Companies led by highly agreeable or highly conscientious CEOs were less likely to underinvest, meaning they were less likely to pass on projects that could generate positive returns. Those same companies also showed higher future profitability, measured by Tobin’s Q (a market-to-book valuation ratio), return on assets, and profit margin.
In other words, the link between personality and pay appears to run through performance. Agreeable and conscientious CEOs run tighter, more efficient operations, and firms reward them accordingly.

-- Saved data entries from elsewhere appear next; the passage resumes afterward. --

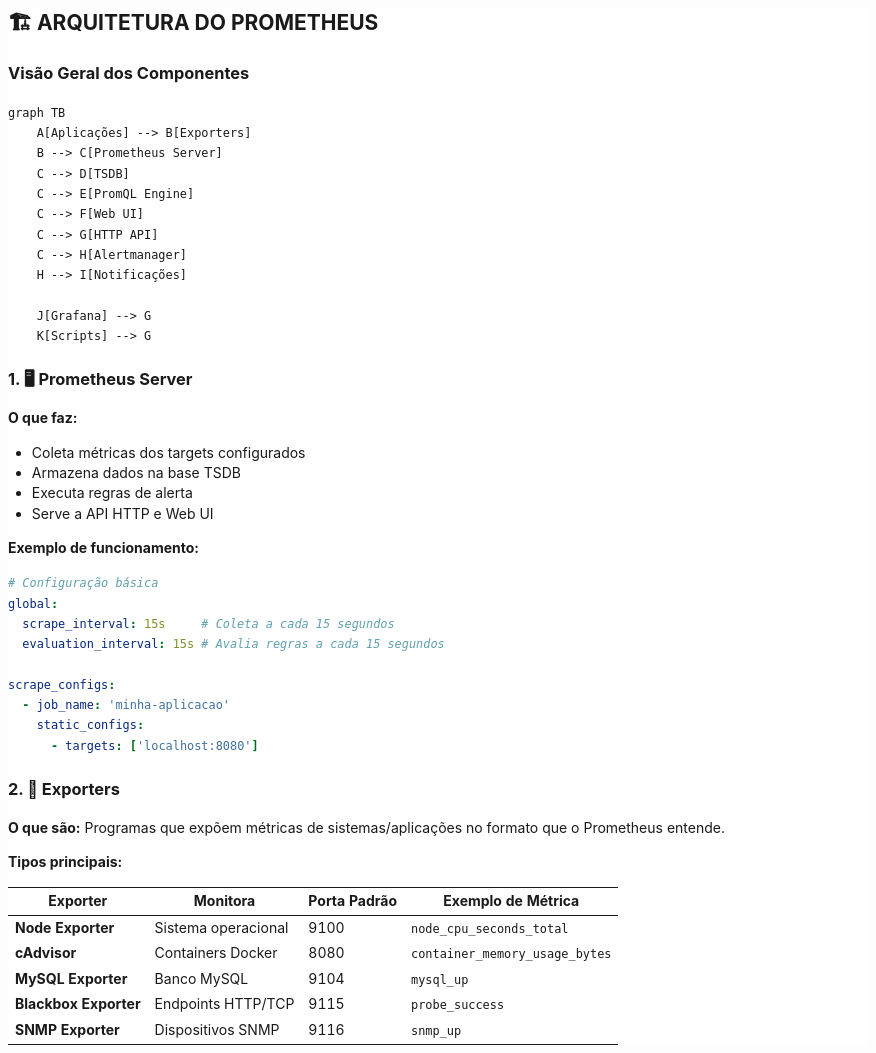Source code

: 
## 🏗️ ARQUITETURA DO PROMETHEUS

### **Visão Geral dos Componentes**

```mermaid
graph TB
    A[Aplicações] --> B[Exporters]
    B --> C[Prometheus Server]
    C --> D[TSDB]
    C --> E[PromQL Engine]
    C --> F[Web UI]
    C --> G[HTTP API]
    C --> H[Alertmanager]
    H --> I[Notificações]
    
    J[Grafana] --> G
    K[Scripts] --> G
```

### **1. 🖥️ Prometheus Server**
**O que faz:**
- Coleta métricas dos targets configurados
- Armazena dados na base TSDB
- Executa regras de alerta
- Serve a API HTTP e Web UI

**Exemplo de funcionamento:**
```yaml
# Configuração básica
global:
  scrape_interval: 15s     # Coleta a cada 15 segundos
  evaluation_interval: 15s # Avalia regras a cada 15 segundos

scrape_configs:
  - job_name: 'minha-aplicacao'
    static_configs:
      - targets: ['localhost:8080']
```

### **2. 📡 Exporters**
**O que são:**
Programas que expõem métricas de sistemas/aplicações no formato que o Prometheus entende.

**Tipos principais:**

| Exporter | Monitora | Porta Padrão | Exemplo de Métrica |
|----------|----------|--------------|-------------------|
| **Node Exporter** | Sistema operacional | 9100 | `node_cpu_seconds_total` |
| **cAdvisor** | Containers Docker | 8080 | `container_memory_usage_bytes` |
| **MySQL Exporter** | Banco MySQL | 9104 | `mysql_up` |
| **Blackbox Exporter** | Endpoints HTTP/TCP | 9115 | `probe_success` |
| **SNMP Exporter** | Dispositivos SNMP | 9116 | `snmp_up` |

The pay premium was not uniform across all companies. It was larger at firms with stronger operating performance, faster growth, and more competition in their product markets. It was also larger in states with higher rates of labor unionization, a somewhat counterintuitive finding given past research suggesting unions tend to hold down executive pay.
When the authors broke agreeableness and conscientiousness into finer subtraits, they found that cooperation, trust, achievement drive, and self-discipline were the specific qualities most strongly tied to higher compensation.
What to take from it, and what not to
For boards and compensation committees, the findings offer a new angle on a very old question. Personality, typically treated as a soft consideration in hiring and pay decisions, appears to track measurable differences in how well executives steward company resources. For executives themselves, the results suggest that traits cultivated over a lifetime, such as reliability and the ability to work well with others, have financial value in the labor market.
A few caveats are worth keeping in mind. The study is based on CEOs who use Twitter actively, which is not a random slice of corporate leadership. The personality scores come from an algorithm analyzing text, not from clinical assessments. And the analysis identifies statistical associations rather than proving that personality causes higher pay. Even so, the research offers a data-driven look at something usually left to intuition: the quiet influence of character on the executive paycheck.